Background and objective: Traditional gel electrophoresis of PCR amplification products of regions from T-cell receptor genes often does not differentiate monoclonal from polyclonal rearrangements. We used polymerase chain reaction (PCR) and heteroduplex analysis on polyacrylamide gels to improve the detection of monoclonal rearrangements.
Methods: We investigated heteroduplex analysis of the amplified V gamma-J gamma junctions of the rearranged T-cell receptor gamma (TcR-gamma) gene by electrophoretic separation on non-denaturing polyacrylamide gel (PAGE) in 8 T-cell acute lymphoblastic leukemia (T-ALL) patients analyzed at diagnosis.

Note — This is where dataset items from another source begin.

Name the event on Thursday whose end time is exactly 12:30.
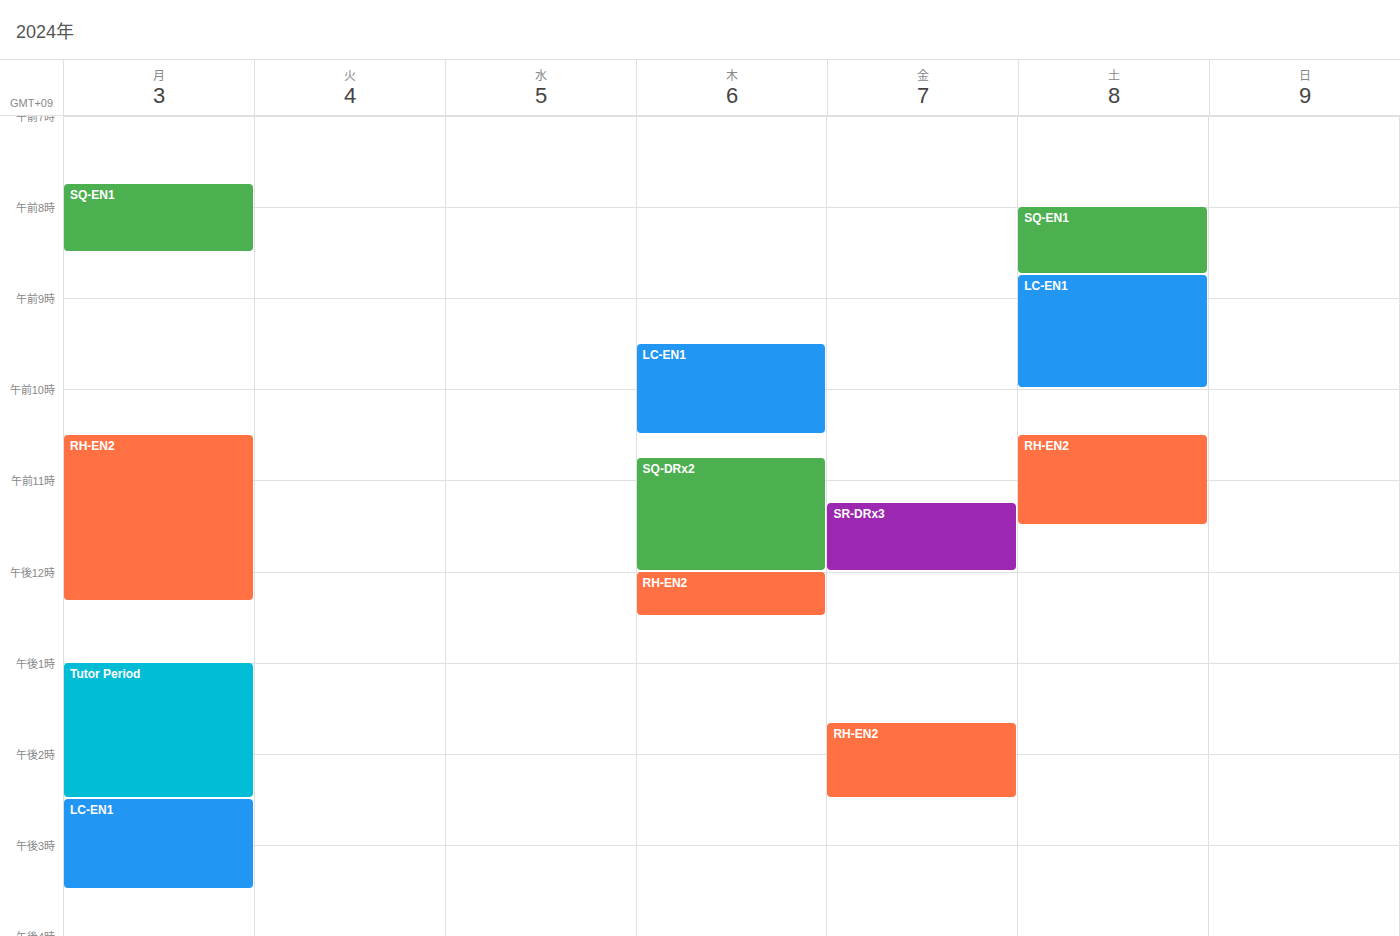
"RH-EN2"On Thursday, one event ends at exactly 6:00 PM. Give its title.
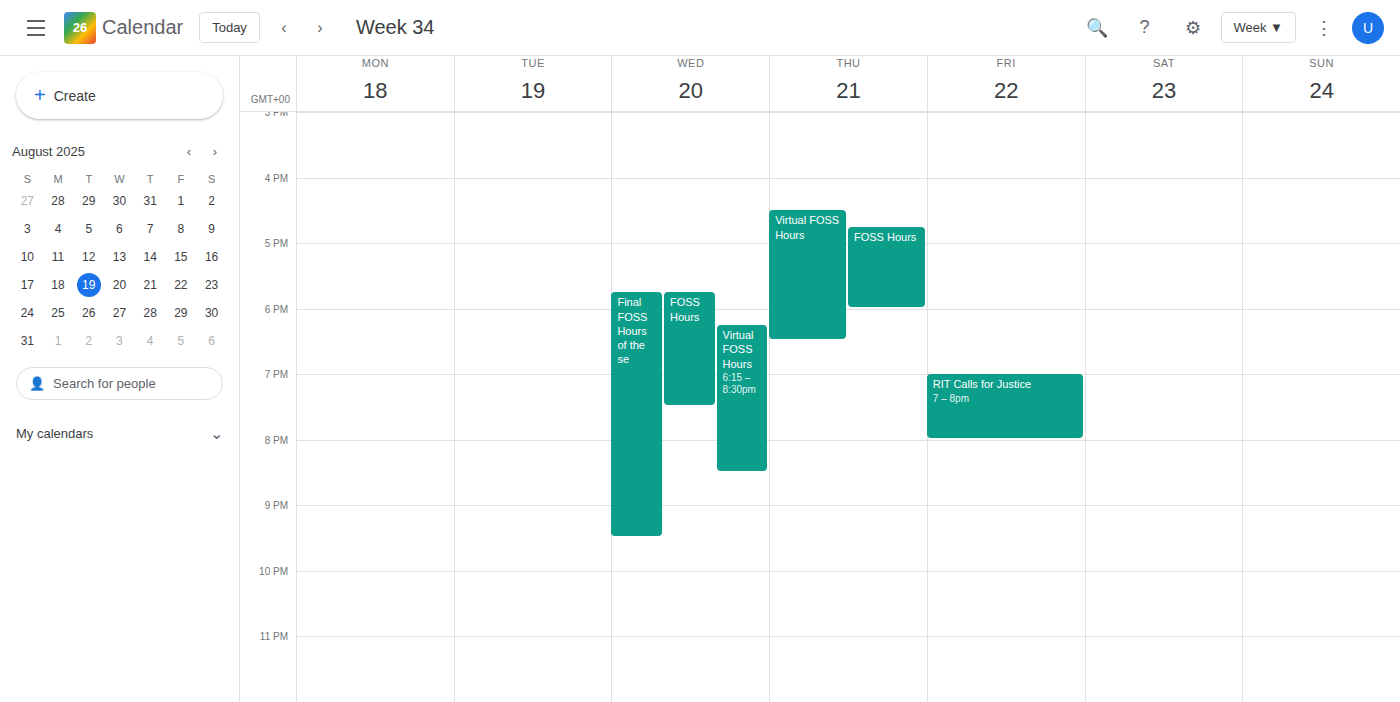
"FOSS Hours"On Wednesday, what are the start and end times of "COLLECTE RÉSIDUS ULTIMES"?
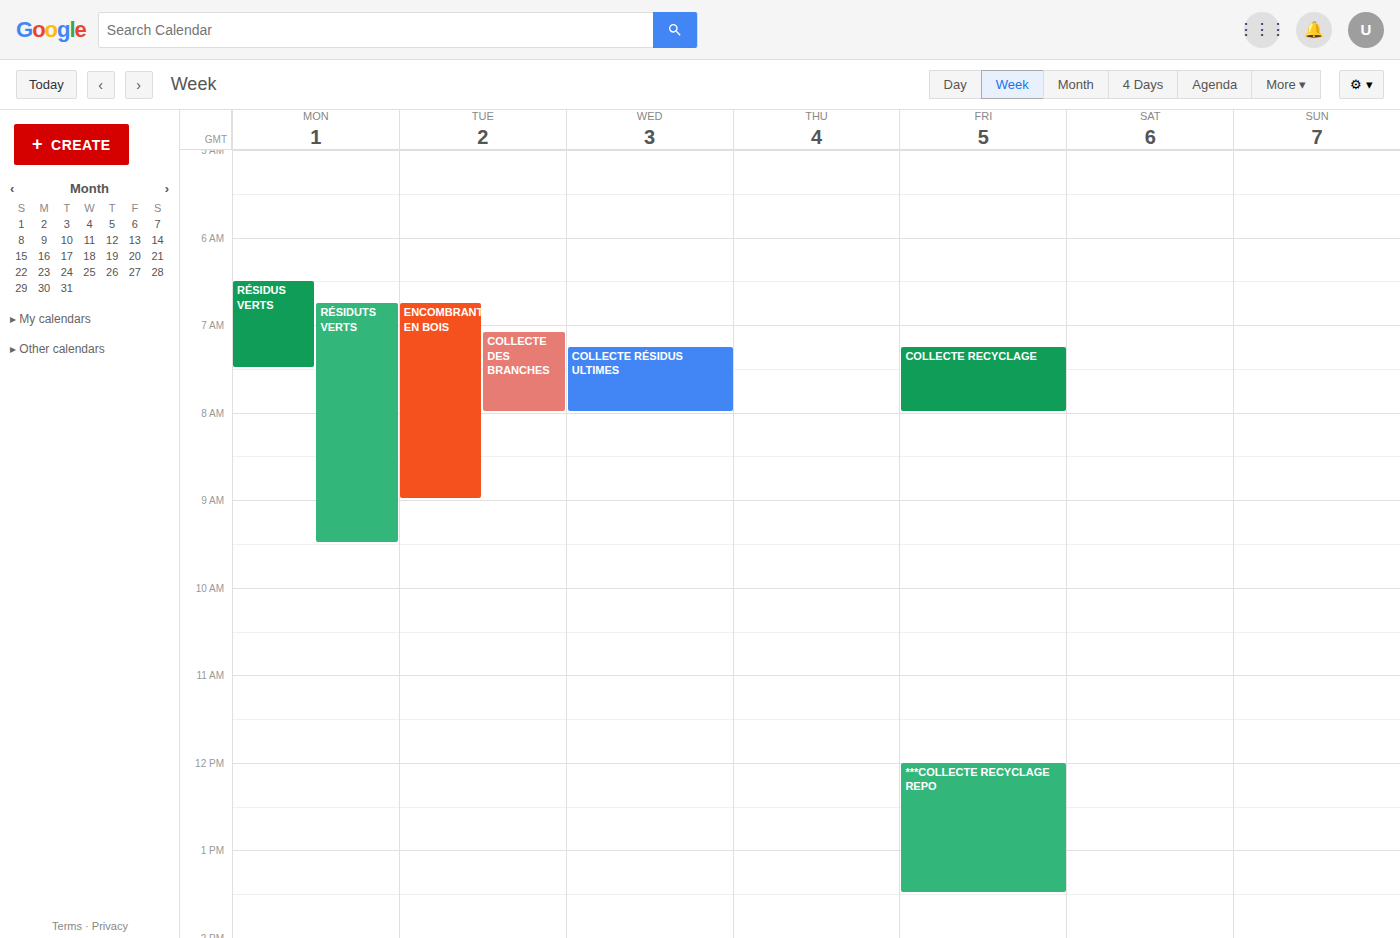
7:15 AM to 8:00 AM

Results: Clonal homoduplex and heteroduplex bands were present only in the T-ALL samples and not in controls. We confirmed clonality by direct sequencing of the V gamma-J gamma junction. In 2 instances the analysis was performed on samples obtained from the same patient at diagnosis and at relapse, respectively; the presence of the same clonal TcR-gamma rearranged cell remained detectable during clinical progression of the disease.
Interpretation and conclusions: Our heteroduplex analysis showed that separation of the PCR product by electrophoresis on non-denaturing PAGE is a rapid and convenient method for the detection of clonal TcR-gamma rearrangements in T-ALL.